Tacrolimus has been widely applied to prevent organ rejection after transplantation. However, the conventional pharmaceutical formulation of tacrolimus limits its applications in ocular therapy due to its hydrophobicity and low corneal penetrability. We optimized tacrolimus-loaded methoxy poly (ethylene glycol-block-poly (d, l)-lactic-co-glycolic acid) nanoparticles (TAC-NPs) by simple and effective nanotechnology as a drug delivery system for corneal graft rejection to overcome these drawbacks. The prepared TAC-NPs were 82.9 ± 1.3 nm in size, and the drug loading and encapsulation efficiency were 8.01 ± 0.23% and 80.10 ± 2.33%. Furthermore, New Zealand rabbits were used to analyze the single-dose pharmacokinetics of the TAC-NPs using high-performance liquid chromatography tandem mass spectrometry (HPLC-MS/MS). In rats with allogenic penetrating keratoplasty, the administration of TAC-NPs dispersion drops improved the TAC concentrations in the aqueous humor and cornea, consistent with a significantly higher effective inhibition of IL-2, IL-17, and VEGF expression compared with conventional 0.1% tacrolimus drops. Meanwhile, we also compared two different topical administration methods (including eye drop and subconjunctival injection) of TAC-NPs to maximize the sustained release characteristic of NPs. In summary, the small-sized TAC-NPs enhanced transcorneal permeation and absorption of TAC and more effectively inhibited corneal allograft rejection, which indicated that biodegradable polymeric nanomaterials-based drug delivery system had great potential for improving the clinical therapy efficacy of hydrophobic drugs.
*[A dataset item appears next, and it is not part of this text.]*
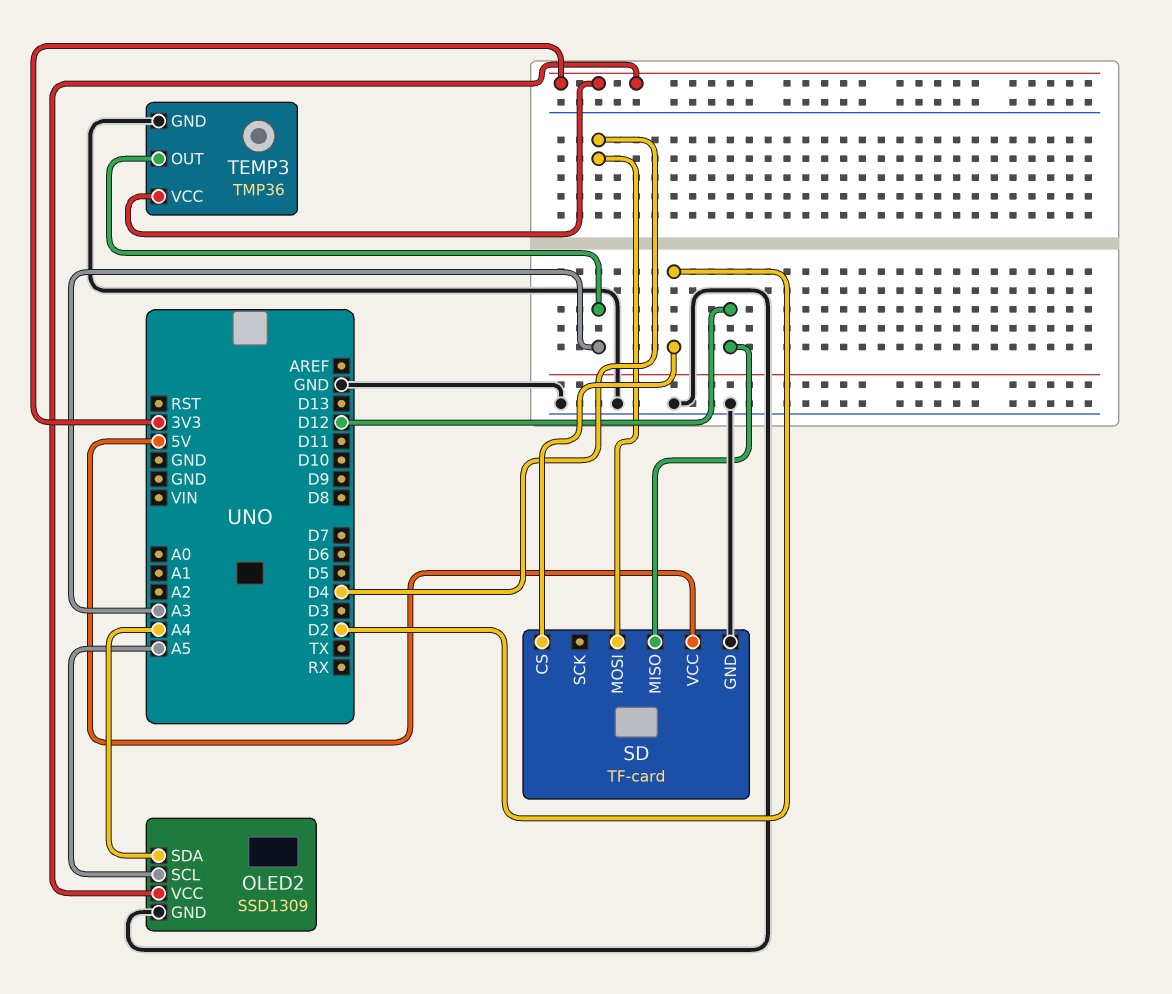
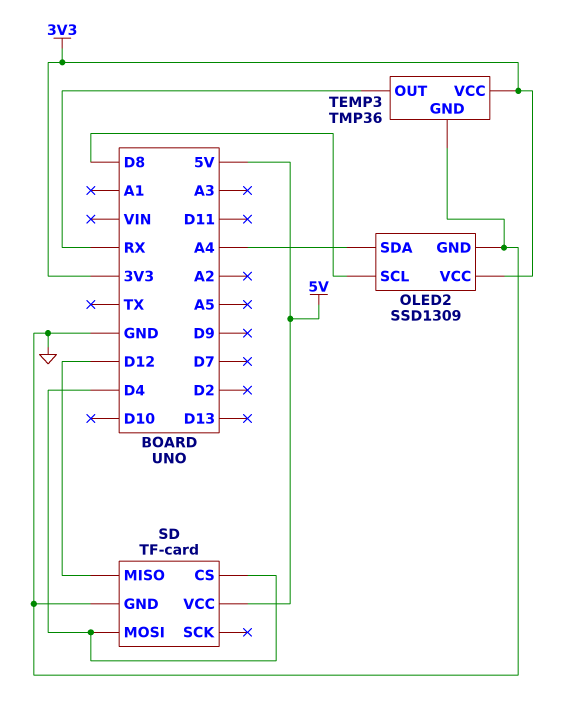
OLED2 pin SCL: A5 -> D8
SD pin CS: D2 -> D4
TEMP3 pin OUT: A3 -> RX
Keywords: Tacrolimus; immune rejection; keratoplasty; mPEG-b-PLGA; nanoparticles.

Figure 1.

(a) TEM image of TAC-NPs (100,000×, scale bar, 100 nm). (b) In vitro release profiles of TAC-NPs and 0.1% TAC suspension. Pharmacokinetic profile of TAC-NP after a single dose (25 µl, containing 5 µg TAC) topical administrations, including drops (c) and subconjunctival injection (d) in rabbits (data were expressed in mean ± SD, n = 3).

Figure 2.

Clinical manifestations and tacrolimus concentration in rats (a) Clinical manifestations (magnification, 250×) of the anterior segment on postoperative day 14 and 28. (b) Survival curves of rat corneal grafts for all groups. The concentrations of tacrolimus in the corneas (ng/mg) and aqueous humor (ng/ml) on postoperative day 14 (c) and 28 (d). Error bars represent the means ± SD. *A statistically significant difference compared to the control groups at the level of p < .05 using Permutation test. N = 3.

Figure 3.

HE and immunohistochemical staining of corneal grafts (magnification, 200×). (a) HE staining, (b) immunohistochemical staining of CD4⁺ T cells, and (c) immunohistochemical staining of CD8⁺ T cells. Greater numbers of CD4⁺ and CD8⁺ T cells (stained in brown) were observed in the blank control group than in the TAC-NP-treated and 0.1% tacrolimus-treated groups.

Figure 4.

Concentrations of IL-2, IL-17, and VEGF in aqueous humor and cornea on postoperative days 14 (a, b) and 28 (c, d). TAC-NPs inhibited immune reactions more effectively than conventional 0.1% tacrolimus (p < .05). Error bars represent the means ± SD. *A statistically significant difference compared to the control groups at the level of p < .05 using Permutation test. N = 3.